**Text provided:**
*** Block opens ***

Historic house in Iowa, United States

The Roswell Spencer House is a historic property located in Pleasant Valley, Iowa, United States. The house was listed on the National Register of Historic Places in 1982.

==History==
Roswell Spencer was a native of Vermont who headed west in 1830 when he was 29 years old. He initially settled in Greene County, Illinois before settling in Rock Island, Illinois. After he served in the Black Hawk War he relocated to the newly opened lands of eastern Iowa. He became the first white settler in what would become Pleasant Valley Township when he built a log cabin near the mouth of Spencer Creek in 1833. The following year he built another cabin above the mouth of Crow Creek. Spencer was a farmer and an industrialist. He operated saw mills with his partner Stephen Henley on both Spencer and Crow creeks. He established another sawmill on Spencer Creek with John Work in 1837. The following year he and Henley brought down the Mississippi River one of the first rafts of white pine logs from Wisconsin. Spencer entered politics and became Scott County's first treasurer.

*** Block closes ***

**Source data:**

*** Block opens ***

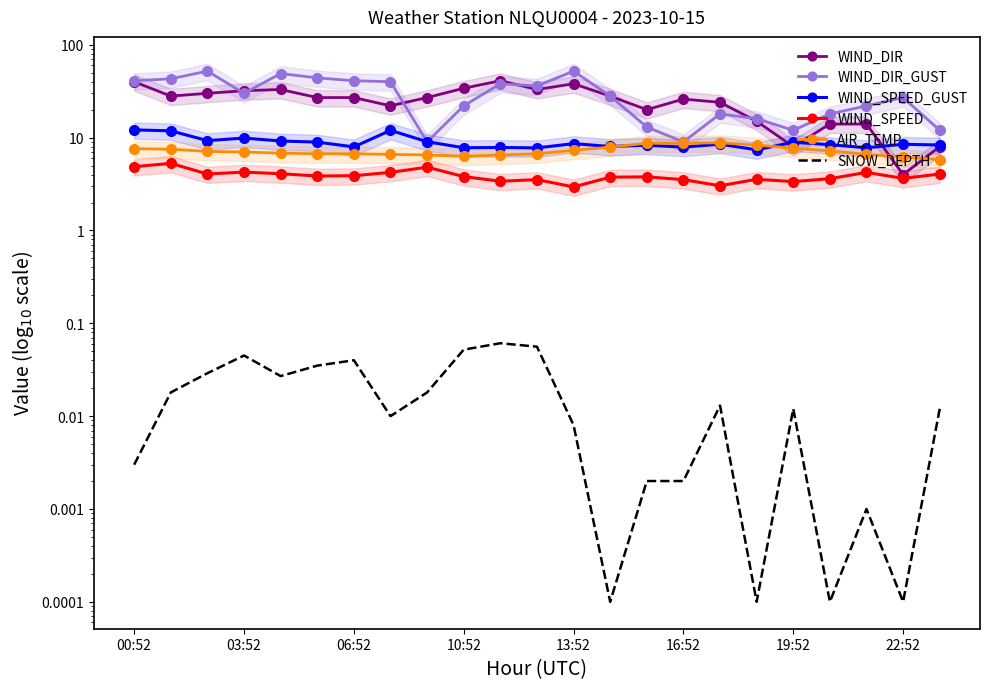

At which category does WIND_SPEED_GUST reach its first local valley?

06:52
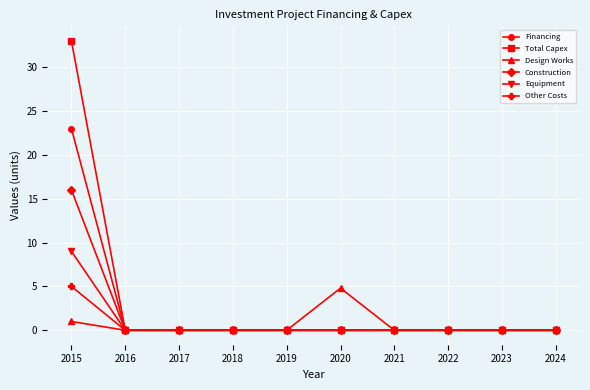

Is it true that Other Costs equals 0.0 at 2018?

True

*** Block closes ***

**What you should do:** Can you pick up the Roswell Spencer House article after its final sentence and keep it going?

**Exercise result:**
Spencer built this house in the early 1850s and a steam-powered flouring mill across from the house in 1856. In the Financial Panic of 1857, he lost all of his property, except for his house. He served as the local postmaster and continued to live in Pleasant Valley until 1862 when he moved to Cedar County, Iowa where he was once again engaged in farming. Spencer returned to Rock Island in 1866 where he worked in the grocery business. He died there in 1876.

==Architecture==
The Roswell Spencer House was a 2 1/2-story, Greek Revival structure that overlooked the Mississippi River. The exterior was covered in Wisconsin white pine. It was three by four bays wide with a rectangular-shaped main block. There was a single-story wing on its east side. The house had double hung windows with rectangular surrounds and pediment shaped window heads. The first floor featured one-over-one windows and the second floor featured six-over-six windows. Medium pitched gable roofs capped both the main structure and the wing. The exterior also featured pilastered corner boards, projecting boxed cornices and a plain frieze on the gable ends where double hung windows were located. The front porch had a hipped roof that was supported by Doric columns. There was also a small triangular pediment over the entranceway. There were five rooms on the first floor, four rooms on the second, and a large attic.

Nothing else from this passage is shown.